FIG. 4 presents another embodiment of the invention utilizing an optical tri-plexer somewhat different from the one shown in FIG. 3. In the tri-plexer according to the invention and shown in FIG. 4, light signal 200 comprised of video and data signals, enters via fiber 135. Mirror 115 is transparent to the wavelength 1490 nanometers, and reflective to the wavelength 1550 nanometers. As a result, the video signal at a wavelength of 1550 nanometers is reflected towards the video optical receiver 110. In contrast, the data signal at a wavelength of 1490 nanometers passes through mirror 115. Second mirror 125 is reflective to the data signals at a wavelength of 1490 nanometers, and these signals are therefore reflected towards the optical receiver 120. Signals generated by the optical transmitter 130, at a wavelength of 1310 nanometers arrive at the mirrors from the opposite direction and can therefore pass through straight to the optical fiber 135. The optical tri-plexers of FIGS. 3 and 4 can be combined to form a data transmission or communications module.
FIG. 4, shows an optical fiber terminal 100 capable of receiving high-speed data combined with video signals 200 via the optical fiber 135. The unidirectional mirror 115 acts as a mirror for signals with a wavelength of 1550 nm, but is transparent to optical signals of wavelength 1490 nm. Thus optical signals at 1550 nm carrying the video are deflected by the mirror 115 towards the optical receiver 110 which converts the optical signals to electrical video signals. Meanwhile optical signals carrying the high-speed data are not deflected by the mirror 115, but instead are directed by the mirror 125 toward the high-speed data optical receiver 120. Optical signals of 1310 nm carrying high-speed data generated by the optical transmitter 130 are not deflected by either mirror and are coupled directly into the optical fiber 135.
FIG. 5 depicts a video distribution system based on the present invention.
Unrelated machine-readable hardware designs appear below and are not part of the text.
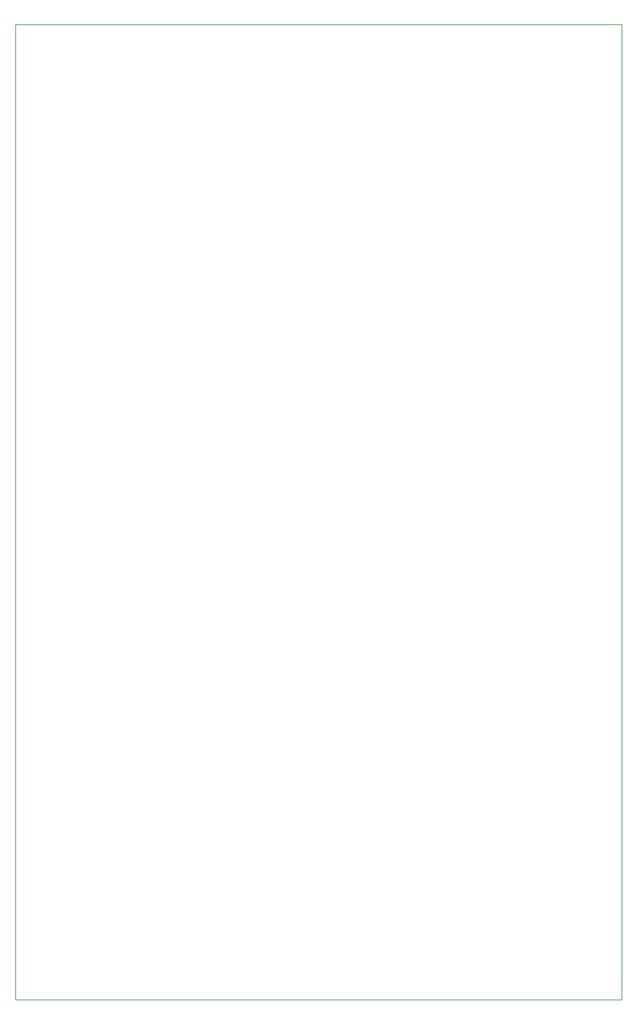
<source format=gbr>
G04 #@! TF.GenerationSoftware,KiCad,Pcbnew,(5.1.5)-2*
G04 #@! TF.CreationDate,2019-12-23T23:59:59+01:00*
G04 #@! TF.ProjectId,Benjolin Panel,42656e6a-6f6c-4696-9e20-50616e656c2e,rev?*
G04 #@! TF.SameCoordinates,Original*
G04 #@! TF.FileFunction,Profile,NP*
%FSLAX46Y46*%
G04 Gerber Fmt 4.6, Leading zero omitted, Abs format (unit mm)*
G04 Created by KiCad (PCBNEW (5.1.5)-2) date 2019-12-23 23:59:59*
%MOMM*%
%LPD*%
G04 APERTURE LIST*
%ADD10C,0.050000*%
G04 APERTURE END LIST*
D10*
X46863000Y-156972000D02*
X46863000Y-28321000D01*
X127000000Y-156972000D02*
X46863000Y-156972000D01*
X127000000Y-28321000D02*
X127000000Y-156972000D01*
X46863000Y-28321000D02*
X127000000Y-28321000D01*
M02*

</source>
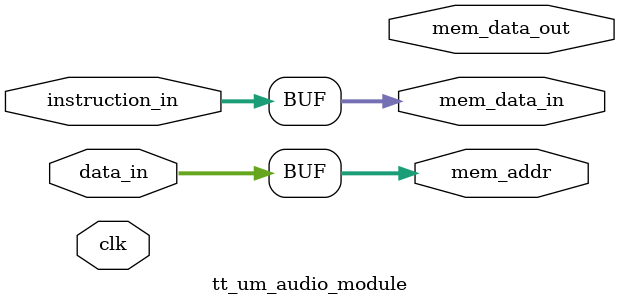
<source format=v>
/*
 * Copyright (c) 2024 Sanjay Jayaram, Sri Charan Tandepalli, Dennis Chen
 * SPDX-License-Identifier: Apache-2.0
 */

`default_nettype none

module tt_um_audio_module(
    input  wire [7:0] data_in, 
    input  wire [7:0] instruction_in,
    output wire [7:0] mem_addr,
    output wire [7:0] mem_data_in,
    output wire [7:0] mem_data_out,
    input wire clk
);

  reg [7:0] A;
  reg [7:0] X,Y;
  reg [15:0] PC;
  reg [7:0] S;
  reg [5:0] P;
  
  assign mem_addr = data_in;
  assign mem_data_in = instruction_in;

endmodule

</source>
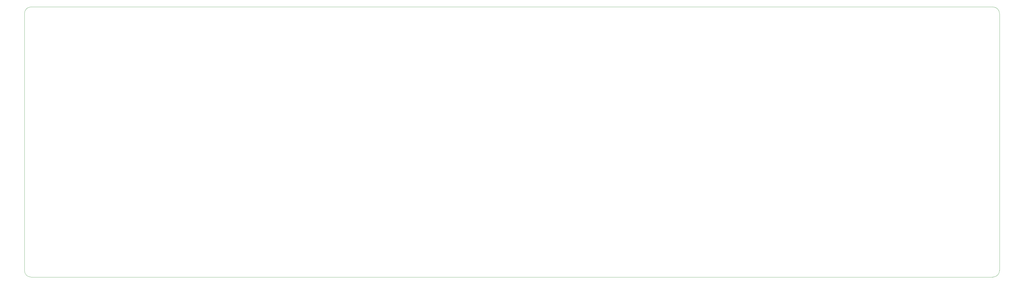
<source format=gm1>
G04 #@! TF.GenerationSoftware,KiCad,Pcbnew,8.0.7*
G04 #@! TF.CreationDate,2025-01-01T13:35:19+11:00*
G04 #@! TF.ProjectId,Mainpcb,4d61696e-7063-4622-9e6b-696361645f70,rev?*
G04 #@! TF.SameCoordinates,Original*
G04 #@! TF.FileFunction,Profile,NP*
%FSLAX46Y46*%
G04 Gerber Fmt 4.6, Leading zero omitted, Abs format (unit mm)*
G04 Created by KiCad (PCBNEW 8.0.7) date 2025-01-01 13:35:19*
%MOMM*%
%LPD*%
G01*
G04 APERTURE LIST*
G04 #@! TA.AperFunction,Profile*
%ADD10C,0.100000*%
G04 #@! TD*
G04 APERTURE END LIST*
D10*
X20000000Y-20381300D02*
X20000000Y-115818700D01*
X381561090Y-20475000D02*
X381561090Y-115725000D01*
X379086090Y-18000000D02*
X22381300Y-18000000D01*
X379086090Y-118200000D02*
X22381300Y-118200000D01*
X22381300Y-118200000D02*
G75*
G02*
X20000000Y-115818700I0J2381300D01*
G01*
X379086090Y-18000000D02*
G75*
G02*
X381561100Y-20475000I10J-2475000D01*
G01*
X381561090Y-115725000D02*
G75*
G02*
X379086090Y-118199990I-2474990J0D01*
G01*
X20000000Y-20381300D02*
G75*
G02*
X22381300Y-18000000I2381300J0D01*
G01*
M02*

</source>
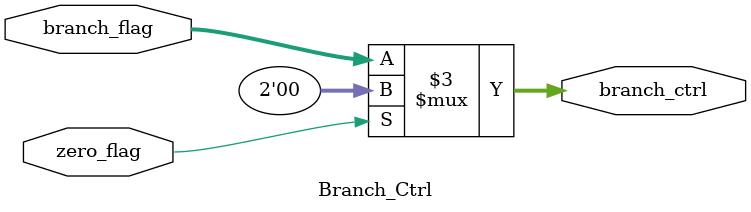
<source format=sv>
module Branch_Ctrl (
    input [1:0] branch_flag, 
    input zero_flag,

    output logic [1:0] branch_ctrl
);

always_comb begin : branch_control
    branch_ctrl = branch_flag;
    if (zero_flag) begin
        branch_ctrl = 2'b00;
    end
end
    
endmodule
</source>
Here two bi-directional high-speed data fiber-optic links are utilized also as conduits for optical signals carrying video signals generated by the video transmitter 300. Signals generated by the transmitter 300 are coupled to the optical power splitter 320. Out of the splitter 320 said optical signals are applied via the optical fibers 340 and 360 to the optical links each comprised of a tri-plexer 10, an optical fiber, and an optical terminal 100.
To better understand how optical signals are transmitted over single fiber in two directions refer to FIG. 6. FIG. 6 shows an optical di-plexer. It combines an optical transmitter and an optical receiver in a single enclosure, arranged such that the axis of the receiver and the axis of the transmitter are perpendicular to each other. A unidirectional mirror is placed at an angle of 45 degree at the intersection point of the transmitter axis and the receiver axis. Due to the directivity, or selective transparency of the mirror, optical signals generated by the laser transmitter inside the enclosure pass through the mirror as if it is transparent, and coupled into the optical fiber. On the other hand, optical signals received via the optical fiber are deflected by the mirror and thus are directed to the optical receiver in the enclosure.
FIG. 7 shows an optical diplexer similar in function to the one shown in FIG. 6, except the optical transmitter are not located inside one enclosure, but instead the optical transmitter and the optical receiver are each located in tis own enclosure, coupled to the diplexer via optical fibers.
FIG. 8, shows an optical tri-plexer similar in function to the one shown in FIG. 3 whereas in FIG. 8 the high-speed carrying optical signals are coupled via optical fibers.